Once upon a time during the colonial period, cricket was a very popular game in The Gambia. Fans would gather at the McCarthy Square in particular to watch the game.
Cricket was introduced in The Gambia in the early 1927 by the British.
“During those days, the colonial masters would organise a 3-day inter-colonial cricket tournament for schools in Banjul and students were given half days at school on Thursdays and Fridays to attend the matches in their uniforms,” recalls George Gomez, a former cricketer and national team footballer.
“I remember an exciting match The Gambia played against Sierra Leone. The whole of McCarthy Square was brought to their feet. Excitement turned to anxiety and tension as we waited for Bola Mahoney to score the first century in Gambia. It was excitement all the way with cheers from all corners of the square as he hit the ball to four and six rapidly moving from zero to 90.”
By 1964 as the British left, some Gambians in Banjul took it upon themselves to keep the game alive. The likes of the late Sheriff Sanneh and Oremi Abrahams were actively cricketing at the McCarthy square and drawing large crowds. Then some of them died, others aged and retired, and the game started dying.
The first generation of Gambian cricketers include Ebou Taal, Dandeh Njie, Abdoulie Conteh, Tim Jagne, Abdoulie Kah and Bola Mahoney. They were all going to school while playing the game.
In 1988, a generation of cricketers and love for cricket emerged. Chucha Sambou, Modou Lamin Fofana, William Smart, Johnny Gomez, Alfred Crooks, Melvin Cates, Burama Fatajo, Pierre Sanyang, Mosses Njie formed part of the second Gambia National Cricket team.
During that year, The Gambian team travelled to Ghana and beat Ghanaians for the first time.
“I still remember that day. We all felt so great beating Ghana,” recalls Johnny Gomez, a former national team cricketer and now President of The Gambia Cricket Association.
“When we returned from Ghana, we started forming cricket clubs and also introducing it to the schools.”
In 1998, The Gambia started hosting International Cricket matches. Players then started experiencing international exposures.
David Prince Johnson, a former Captain of national team played in the traditional quadrangular tournament for West Africa. The tourney has been staged for over twenty years featuring Ghana, Sierra Leone, Nigeria and The Gambia. It was held in 2002 Nigeria, 2003 in Ghana, 2004 in The Gambia, and 2005 in Sierra Leone.
David retired in 2014 and he now serves as a trainer for the female national cricket team.

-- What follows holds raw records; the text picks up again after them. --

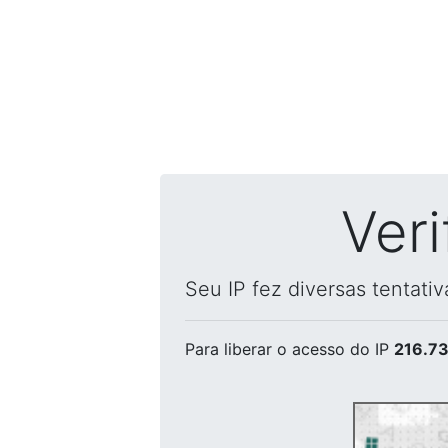
Ver
Seu IP fez diversas tentati
Para liberar o acesso
do IP
216.73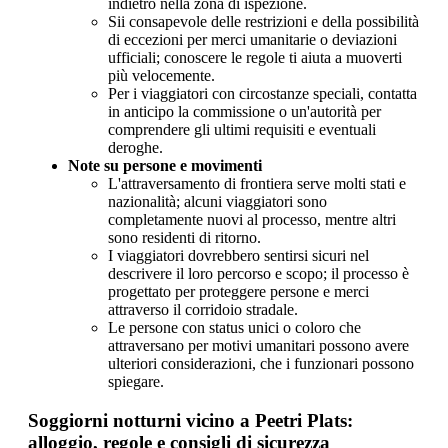
indietro nella zona di ispezione.
Sii consapevole delle restrizioni e della possibilità
di eccezioni per merci umanitarie o deviazioni
ufficiali; conoscere le regole ti aiuta a muoverti
più velocemente.
Per i viaggiatori con circostanze speciali, contatta
in anticipo la commissione o un'autorità per
comprendere gli ultimi requisiti e eventuali
deroghe.
Note su persone e movimenti
L'attraversamento di frontiera serve molti stati e
nazionalità; alcuni viaggiatori sono
completamente nuovi al processo, mentre altri
sono residenti di ritorno.
I viaggiatori dovrebbero sentirsi sicuri nel
descrivere il loro percorso e scopo; il processo è
progettato per proteggere persone e merci
attraverso il corridoio stradale.
Le persone con status unici o coloro che
attraversano per motivi umanitari possono avere
ulteriori considerazioni, che i funzionari possono
spiegare.
Soggiorni notturni vicino a Peetri Plats:
alloggio, regole e consigli di sicurezza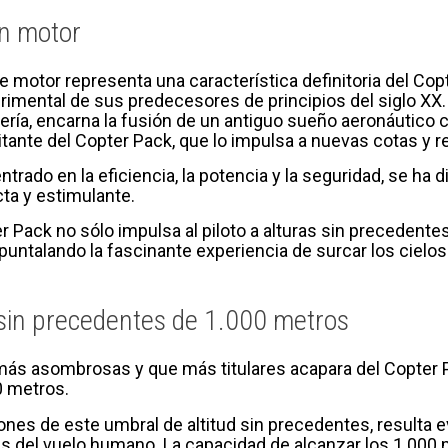
n motor
e motor representa una característica definitoria del Cop
imental de sus predecesores de principios del siglo XX.
ería, encarna la fusión de un antiguo sueño aeronáutico
itante del Copter Pack, que lo impulsa a nuevas cotas y re
ntrado en la eficiencia, la potencia y la seguridad, se h
cta y estimulante.
r Pack no sólo impulsa al piloto a alturas sin precedent
puntalando la fascinante experiencia de surcar los cielos
sin precedentes de 1.000 metros
 más asombrosas y que más titulares acapara del Copter
0 metros.
ones de este umbral de altitud sin precedentes, resulta 
s del vuelo humano. La capacidad de alcanzar los 1.000 m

He recalls that “playing Cricket during our time was so much fun.”
David was also a stylish right-hander in both batting and bowling and has played in the International Cricket Council (ICC) tournament held in South Africa in March 2004 and the ICC World division two league for Africa also held in Benoni, South Africa, in April 2006. He was part of the Gambian team that took part in the North-West Africa cricket tournament held in The Gambia in May this year, in which the Gambia lost to Ghana in the Semi-finals.
“My father was a Cricketer. Everyone in my family loves cricket. So, I’ll say I was born in a cricket family. Growing up in Banjul, we use to go round the houses to cut down coconut steps that we used as bats and pick milk tins as balls to play cricket,” he says.
Cricket has since collapsed though there are efforts to revive it.
“Yes, it is true that cricket is not popular in The Gambia like before. This is because results are not coming and Gambians need good results. So we need to work harder as a nation to build strong national teams,” says David.
However, since changing its status from an affiliate to associate member of the International Cricket Association, The Gambia is now ranked tenth position out of twenty-two cricket nations on the continent. This development came following successful implementation of grass roots programs by The Gambia Cricket Association in 2018.